All of these attributes are conventionally linked to Netherlandish painting of Early Renaissance and, by proxy, to Antonello who produced similar portraits himself. This artist is also widely credited with the introduction of oil painting, a technique originating from the Netherlands, into Italy even as no documentary evidence exists that he ever travelled beyond Italian borders. Like Antonello, Jacometto would have been patronised by notable patricians and humanists whom he immortalised in his portraits.
Jacometto’s signature portraits are of Venetian men, young and old, recognisable by a helmet-like shoulder-length hairstyle called a zazzera (Italian for ‘mophead’). It was considered fashionable in Venice in the 1480s and 1490s when these portraits were painted. His portraits also show the subjects bust-length and in three-quarter view, sitting in the occhio e mezzo (‘eye and a half’) pose. Another distinctive feature is the subjects’ dark cloak and, sometimes, a berretto (‘cap’), typical of upper-class Venetian men.
Like other Venetian artists of the period, Jacometto sets his subjects against two types of background. His Portrait of a Young Man, my favourite which now hangs at the Metropolitan Museum of Art (the Met) in New York, is arranged against a dark background to emphasise the subject’s facial features as well as his auburn hair. My other favourite, Portrait of Alvise Contarini, now also at the Met, is rather incongruously set in a lush countryside that could only be found outside Venice on the Italian mainland.
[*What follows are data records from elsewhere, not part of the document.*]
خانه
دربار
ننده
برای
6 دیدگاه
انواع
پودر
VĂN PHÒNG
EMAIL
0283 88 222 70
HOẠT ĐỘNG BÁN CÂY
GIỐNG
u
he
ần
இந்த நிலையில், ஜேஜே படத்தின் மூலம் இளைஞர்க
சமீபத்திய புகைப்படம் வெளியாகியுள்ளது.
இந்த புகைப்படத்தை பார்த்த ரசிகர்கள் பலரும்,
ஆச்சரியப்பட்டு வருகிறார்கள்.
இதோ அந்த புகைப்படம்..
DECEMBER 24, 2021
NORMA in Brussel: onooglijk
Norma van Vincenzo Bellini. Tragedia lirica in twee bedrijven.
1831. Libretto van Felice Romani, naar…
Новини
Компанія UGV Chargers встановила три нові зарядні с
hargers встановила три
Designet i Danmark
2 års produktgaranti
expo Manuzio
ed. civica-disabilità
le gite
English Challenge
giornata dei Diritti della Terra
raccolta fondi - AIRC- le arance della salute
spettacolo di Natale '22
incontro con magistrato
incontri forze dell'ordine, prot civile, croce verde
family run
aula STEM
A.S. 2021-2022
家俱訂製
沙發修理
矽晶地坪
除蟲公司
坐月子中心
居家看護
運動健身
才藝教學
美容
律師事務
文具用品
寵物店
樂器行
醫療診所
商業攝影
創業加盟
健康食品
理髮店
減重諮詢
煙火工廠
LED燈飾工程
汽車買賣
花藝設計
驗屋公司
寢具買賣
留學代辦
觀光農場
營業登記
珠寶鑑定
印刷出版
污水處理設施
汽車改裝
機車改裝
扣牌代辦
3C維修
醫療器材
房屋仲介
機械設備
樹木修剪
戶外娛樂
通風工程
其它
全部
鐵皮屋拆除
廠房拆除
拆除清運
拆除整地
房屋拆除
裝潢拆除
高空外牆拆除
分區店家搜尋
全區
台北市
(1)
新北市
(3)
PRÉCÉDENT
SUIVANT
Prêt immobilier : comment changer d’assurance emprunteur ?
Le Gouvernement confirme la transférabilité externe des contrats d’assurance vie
After many centuries when generic representation had been the norm, Early Renaissance portraiture emerges with a distinct sense of reality. Jacometto’s portraits from Early Renaissance Venice show a clear intention to depict the unique appearance of a particular person. In addition to each portrait expressing individual identity, Jacometto also captures the moment: no upper-class Venetian man, young or old, would sit for a portrait wearing anything but a black cloak or sporting anything but a mophead.